The Pro Controller, a 24-inch touchscreen module, is described by Paepenmüller as "intuitive, you can do pretty much whatever you need to do with one click. To make it easier for the operators to use the machine we've included a lot of automation features. So, for example, we have our new 'easy wind,' an automation feature that — in case you change parameters on the machine itself, for example the width or the thickness — the winder automatically dumps his parameters so there is no operator action needed any more."
The Pro Controller offers the operator a detailed view of energy consumption. Not just total consumption but real-time, itemized reporting of multiple process parts.
From the processing engineering side, the extruders have been optimized to work at a lower melt temperature, giving potential for additional output. The die head has a new insulated covering that the company claims lowers energy consumption.
Paepenmüller says: "The idea is that we don't need as much energy to keep the temperature of the die head up. On the other hand, if you have to do maintenance, you also have to find a way to let out the heat more quickly, that's why we have opening flaps. Two handles open six or nine flaps simultaneously so you don't have to go around doing it step by step, you just do it once."

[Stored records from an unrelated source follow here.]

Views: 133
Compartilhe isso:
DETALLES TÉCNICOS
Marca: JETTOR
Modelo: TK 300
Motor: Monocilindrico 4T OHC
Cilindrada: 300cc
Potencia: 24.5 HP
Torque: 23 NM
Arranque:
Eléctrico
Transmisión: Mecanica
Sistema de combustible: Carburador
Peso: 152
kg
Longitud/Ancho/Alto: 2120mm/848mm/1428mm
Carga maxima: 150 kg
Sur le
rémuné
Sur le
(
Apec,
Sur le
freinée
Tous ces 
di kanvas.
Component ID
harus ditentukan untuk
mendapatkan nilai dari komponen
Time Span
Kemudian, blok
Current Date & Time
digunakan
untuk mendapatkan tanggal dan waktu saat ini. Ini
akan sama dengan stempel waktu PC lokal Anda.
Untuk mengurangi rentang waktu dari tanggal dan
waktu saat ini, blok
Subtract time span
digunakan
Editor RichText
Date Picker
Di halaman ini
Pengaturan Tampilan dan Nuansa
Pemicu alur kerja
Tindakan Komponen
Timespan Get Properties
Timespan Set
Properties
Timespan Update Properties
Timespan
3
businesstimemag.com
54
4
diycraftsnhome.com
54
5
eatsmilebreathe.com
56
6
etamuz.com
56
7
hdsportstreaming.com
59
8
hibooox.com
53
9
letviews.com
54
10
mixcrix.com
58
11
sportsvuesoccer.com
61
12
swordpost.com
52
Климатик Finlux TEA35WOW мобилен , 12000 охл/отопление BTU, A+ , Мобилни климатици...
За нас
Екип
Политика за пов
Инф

The Varex II is a clean-sheet design, replacing a W&H line with a pedigree of more than 30 years. Paepenmüller explained: "Each component was redone and rethought. And it was a total of three years of work, with about 50 people working on it in total.
"We used this technical redesign to rethink the appearance, because for us this is also the next step in blown film when it comes to sustainability, ergonomics and the handling of the machine."
The redesign is not simply about aesthetics or health and safety concerns, Paepenmüller contends: "It's about increasing the uptime of the machine. If there are cables hanging down or sensors sticking out, and there is a fault, our operators in the field go the shortest way they can go. Often you get problems with the machine afterwards because they step on a sensor or rip off a cable. We're not just protecting the operator but also protecting the machine. We see quite a significant increase in uptime because all sensitive components are protected."